Les chrétiens devraient-ils boire des boissons alcoolisées?

Je n'oublierai jamais le réveillon du Nouvel An, mon père est entré avec une bouteille de vin.

Nous six, les enfants, laissions échapper un halètement cumulatif et regardions les yeux écarquillés vers le démon en bouteille assis sur le comptoir. Pour une famille chrétienne faisant l'école à la maison, la bouteille représentait tout ce que nous n'avions pas fait.

Nombreux sont ceux qui considèrent que la consommation d'alcool est totalement interdite. Il y en a d'autres qui y voient un moyen d'évangélisation culturelle. La consommation d'alcool fait probablement partie des cinq principaux sujets de polarisation au sein de l'église, à mi-chemin entre le ministère féminin, les jurons et l'homosexualité.

Mais ce problème est plus simple que vous ne le pensez. Tandis que Paul abordait notre responsabilité de ne pas «faire trébucher quelqu'un» dans Romains 14, l'approche chrétienne de l'alcool va plus loin que notre influence sur les autres. Cela revient à une question d'identité chrétienne. Cela revient à l'évangile de la grâce.

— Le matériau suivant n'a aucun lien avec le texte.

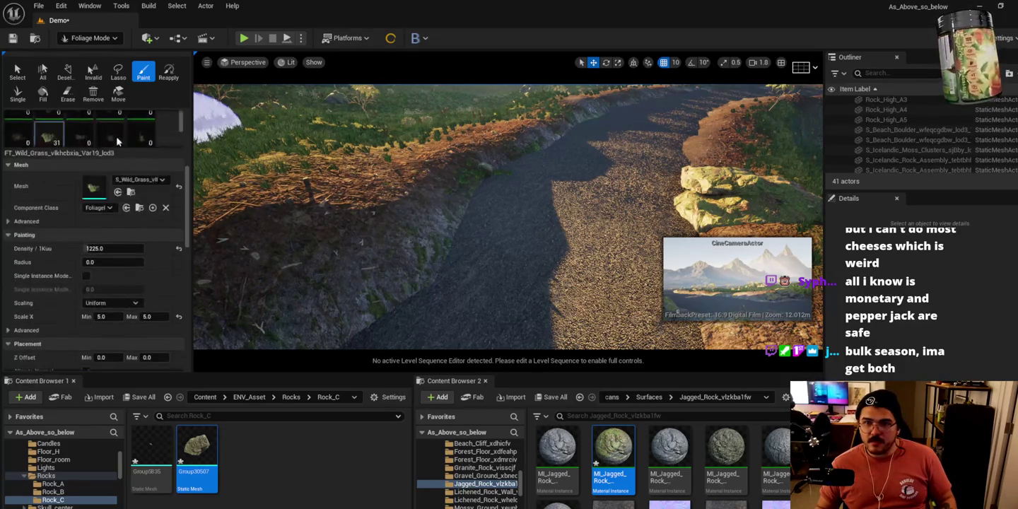
Return to Paint and shrink the foliage brush size to 82.75.
{"action": "left_click", "coordinate": [66, 94]}
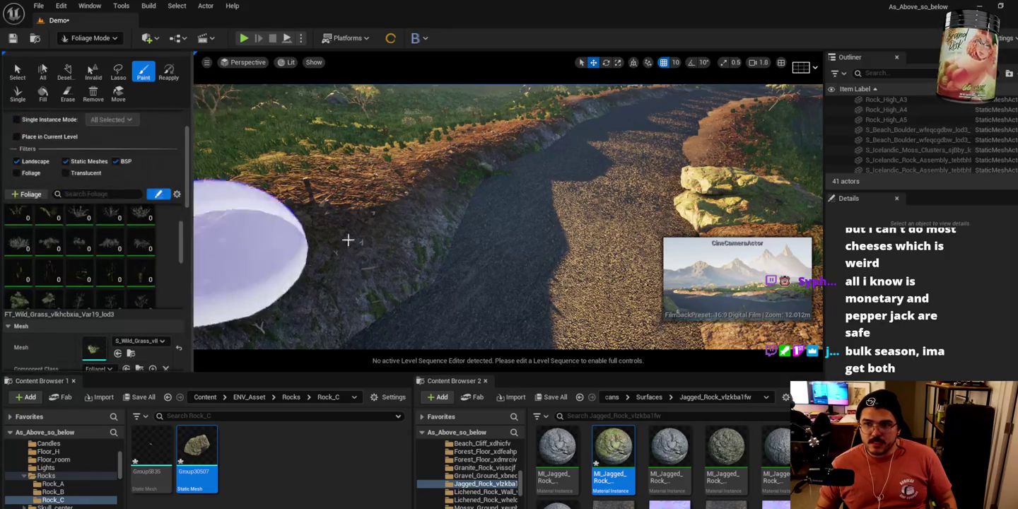
{"action": "left_click", "coordinate": [143, 71]}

NOUS SOMMES UN ROYAUME DE PRÊTRES.

Dans Exode 19: 5-6, Dieu rencontra Moïse sur le mont Sinaï. Là-bas, Dieu a émis une série de commandes pour la nation d'Israël. Ces commandements étaient destinés à attirer la nation dans la sainteté, à partir de laquelle ils pouvaient communier librement avec le Seigneur. Dieu a dit à Moïse:

«Maintenant, si vous m'obéissez pleinement et respectez mon alliance, vous serez mon bien précieux parmi toutes les nations. Bien que toute la terre soit à moi, vous serez pour moi un royaume de prêtres et une nation sainte. ”(Exode 19: 5-6)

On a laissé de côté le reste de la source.